DATA RECORDS:
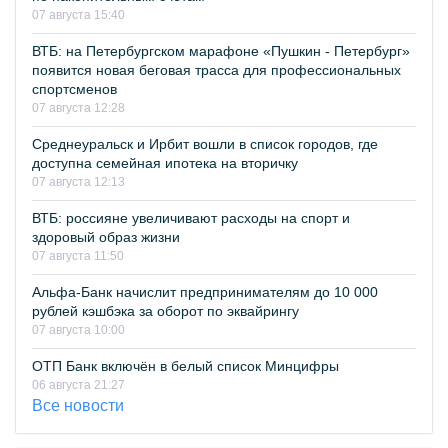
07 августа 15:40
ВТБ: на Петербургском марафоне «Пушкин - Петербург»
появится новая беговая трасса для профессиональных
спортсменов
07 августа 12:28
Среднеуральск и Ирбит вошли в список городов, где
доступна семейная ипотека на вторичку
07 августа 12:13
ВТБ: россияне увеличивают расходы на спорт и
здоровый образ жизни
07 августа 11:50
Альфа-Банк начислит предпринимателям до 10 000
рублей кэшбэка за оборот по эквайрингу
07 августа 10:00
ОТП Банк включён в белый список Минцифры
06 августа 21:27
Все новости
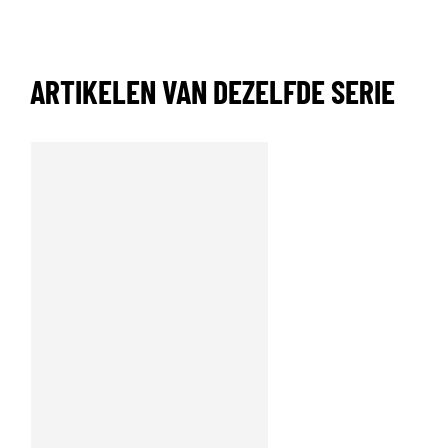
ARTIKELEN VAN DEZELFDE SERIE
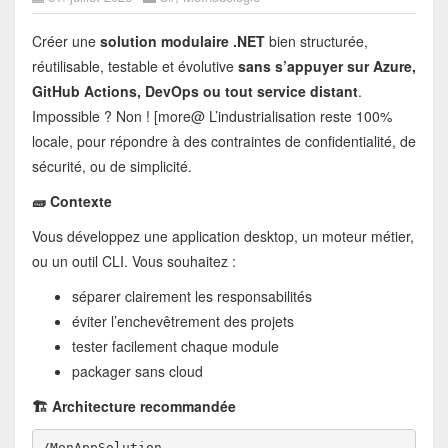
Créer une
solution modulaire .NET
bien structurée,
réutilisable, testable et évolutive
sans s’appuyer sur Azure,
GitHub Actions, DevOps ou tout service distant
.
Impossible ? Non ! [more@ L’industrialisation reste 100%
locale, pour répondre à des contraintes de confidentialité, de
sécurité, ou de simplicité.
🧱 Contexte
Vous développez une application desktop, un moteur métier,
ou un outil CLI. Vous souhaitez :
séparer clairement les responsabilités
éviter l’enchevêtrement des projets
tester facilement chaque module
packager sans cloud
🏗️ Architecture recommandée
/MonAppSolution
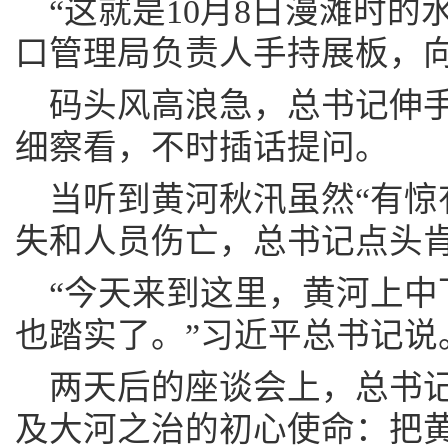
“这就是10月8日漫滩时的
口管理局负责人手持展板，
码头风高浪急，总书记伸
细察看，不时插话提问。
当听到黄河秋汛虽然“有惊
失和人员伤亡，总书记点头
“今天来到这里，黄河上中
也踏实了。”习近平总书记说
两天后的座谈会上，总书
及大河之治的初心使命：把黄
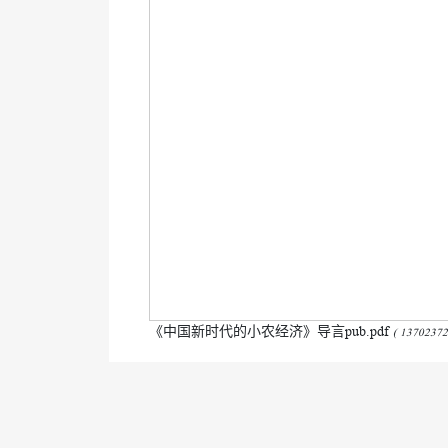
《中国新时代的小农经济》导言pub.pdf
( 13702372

EXERCISE DIRECTIONS:
Find all the lines with "Vous" in the data and copy them.

SOLUTION TO THE EXERCISE:
Vous développez une application desktop, un moteur métier,
ou un outil CLI. Vous souhaitez :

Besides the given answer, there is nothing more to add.